Выбрать главу

Граф Мерси д’Аржанто, который, окончив свою миссию посла Австрии в России, надолго задержался в Варшаве и премного распространялся там о том, что его двор охотно разделит стремление России меня поддерживать, получил приказание покинуть Польшу после скандала с послом франции — таким образом венский двор решил засвидетельствовать Франции своё понимание и поддержку. Это отдалило моё признание также и Веной; недовольство Австрии и Франции повлияло, рикошетом, и на негативное отношение к моему избранию в Турции.

Как бы там ни было, но Кайзерлинг был, казалось, очень доволен удалением господ де Польми и де Мерси, надеясь, по всей вероятности, на то, что Россия сможет свободнее устраивать в Польше всё по своему вкусу — с помощью одного лишь короля Пруссии, которого Кайзерлингу, вроде бы, удалось приручить.

VII

В середине зимы 1764 года, в дни, когда трудности, связанные с моим избранием, скапливались в один огромный ком, посол Кайзерлинг, подчёркивавший постоянно полное доверие ко мне, сказал однажды:

— Я хотел бы знать лично ваше мнение об одной идее... Что думаете вы о возможности возвести на трон князя Чарторыйского, вашего дядю — вместо вас?.. Скажите мне откровенно, кому из вас двоих, по-вашему, легче добиться в Польше успеха?.. Вы ответите мне через три дня.

Тысячи разных мыслей, пришедших мне в голову за это время, позволили всесторонне обдумать поставленный предо мною вопрос. Более всего меня занимала мысль о том, что, если я стану королём, императрица, рано или поздно, могла бы решиться выйти за меня замуж, в то время, как, если я им не стану, этого не случится уже никогда.

Кроме того, я был более всего на свете привязан к трём людям: моему старшему брату, Ржевускому, в то время писарю, впоследствии — маршалу, и тому самому Казимиру Браницкому, с которым я сблизился в России. И по отношению к ним ко всем, мой дядя воевода Руси, при многих встречах проявлял самые несомненные признаки недружелюбия.

Наконец, мне вообще был отлично известен деспотический и непримиримый нрав моего дяди.

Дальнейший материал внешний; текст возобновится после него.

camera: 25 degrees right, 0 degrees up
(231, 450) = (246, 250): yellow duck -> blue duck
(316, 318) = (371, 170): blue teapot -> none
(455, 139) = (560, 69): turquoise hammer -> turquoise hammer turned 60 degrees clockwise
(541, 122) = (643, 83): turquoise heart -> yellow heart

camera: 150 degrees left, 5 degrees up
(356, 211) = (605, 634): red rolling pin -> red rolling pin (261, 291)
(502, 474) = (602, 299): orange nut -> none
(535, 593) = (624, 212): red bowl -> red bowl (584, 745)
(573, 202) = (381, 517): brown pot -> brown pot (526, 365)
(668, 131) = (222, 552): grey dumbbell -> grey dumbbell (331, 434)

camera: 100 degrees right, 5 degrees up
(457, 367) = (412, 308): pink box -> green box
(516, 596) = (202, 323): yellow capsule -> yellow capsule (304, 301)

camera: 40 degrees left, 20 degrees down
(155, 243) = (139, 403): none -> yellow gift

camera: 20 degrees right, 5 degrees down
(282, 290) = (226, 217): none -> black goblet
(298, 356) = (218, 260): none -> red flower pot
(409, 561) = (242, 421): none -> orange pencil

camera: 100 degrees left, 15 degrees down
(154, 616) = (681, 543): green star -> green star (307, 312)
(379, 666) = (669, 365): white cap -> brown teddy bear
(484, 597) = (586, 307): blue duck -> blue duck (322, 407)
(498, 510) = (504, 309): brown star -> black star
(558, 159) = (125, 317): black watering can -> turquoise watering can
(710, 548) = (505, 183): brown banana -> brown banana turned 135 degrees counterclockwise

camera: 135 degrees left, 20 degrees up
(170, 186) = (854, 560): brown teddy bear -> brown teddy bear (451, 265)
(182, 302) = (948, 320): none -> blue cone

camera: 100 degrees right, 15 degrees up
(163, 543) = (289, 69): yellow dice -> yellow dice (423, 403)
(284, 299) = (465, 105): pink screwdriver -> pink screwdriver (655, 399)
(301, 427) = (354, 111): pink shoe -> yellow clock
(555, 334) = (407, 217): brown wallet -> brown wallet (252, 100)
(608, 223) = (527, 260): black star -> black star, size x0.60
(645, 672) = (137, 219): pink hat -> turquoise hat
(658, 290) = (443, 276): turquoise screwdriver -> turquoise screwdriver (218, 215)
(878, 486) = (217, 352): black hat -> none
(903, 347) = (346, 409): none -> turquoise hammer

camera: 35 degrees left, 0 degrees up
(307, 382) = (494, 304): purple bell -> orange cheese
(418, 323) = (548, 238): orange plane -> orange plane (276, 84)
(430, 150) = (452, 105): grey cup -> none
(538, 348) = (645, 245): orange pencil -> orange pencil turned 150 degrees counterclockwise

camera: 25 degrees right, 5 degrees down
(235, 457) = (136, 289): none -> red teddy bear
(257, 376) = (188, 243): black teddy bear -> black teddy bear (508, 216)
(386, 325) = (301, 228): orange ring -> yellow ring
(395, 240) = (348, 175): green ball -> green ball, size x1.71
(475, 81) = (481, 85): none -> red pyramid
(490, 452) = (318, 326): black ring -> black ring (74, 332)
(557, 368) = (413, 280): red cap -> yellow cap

Таковы были основные мотивы, вынудившие меня по истечении трёх дней заявить Кайзерлингу, что, невзирая на дружелюбие, проявляемое дядею ко мне лично, у меня есть все основания предполагать, что, в общем и целом, правление моего дяди было бы суровым, и по этой именно причине я думаю: для благополучия нации будет лучше, чтобы корона досталась мне, а не ему.

Услышав мой ответ, Кайзерлинг, не медля ни секунды, воскликнул с живостью:

— Храни нас Господь от сурового правленья!

И добавил, что не желает более, чтобы возникал, так или иначе, вопрос, ответить на который он мне предложил.

Эпизод этот, крайне важный для моей жизни, более, чем что-либо утвердил меня в мысли о том, что из всех человеческих недостатков наименее простительным является заносчивость. Тот, кто рукоплещет сам себе — он, дескать, хорошо сказал или хорошо поступил в той или иной ситуации, — не принимает во внимание, что никто не волен думать, что всё и, в частности, то, что более всего нам льстит, происходит по воле кого-нибудь, кроме Того, кому угодно нам это ниспослать.

Лишь восемь лет спустя после моего разговора с Кайзерлингом, в моём уме сложился текст ответа, который я должен был бы ему дать.

Скажи я ему:

— Я желаю стать королём лишь в том случае, если у меня будет уверенность, что я женюсь на императрице. Если же мне в этом будет отказано, мне нужно только быть уверенным в милости будущего короля к трём моим друзьям, а сам я останусь частным лицом, ибо без императрицы корона не привлекает меня...

Ответь я так, я всё бы примирил.

В первом случае, трудно даже представить себе степень величия, какого могла бы достичь Польша.

Во втором, я снова снискал бы право если не на любовь императрицы, то, по крайней мере, на её признательность. Я обеспечил бы, кроме того, благополучие моих друзей и сам мог бы быть уверен в величайшем благоволении короля, моего дяди, и всевозможных милостях, на которые только может рассчитывать частное лицо. И я избежал бы всех огорчений, а моя родина — многих несчастий, о которых будет рассказано в этих мемуарах.

Ведь произошли они по причине самой примитивной: мой дядя так никогда и не простил мне, что королём стал не он.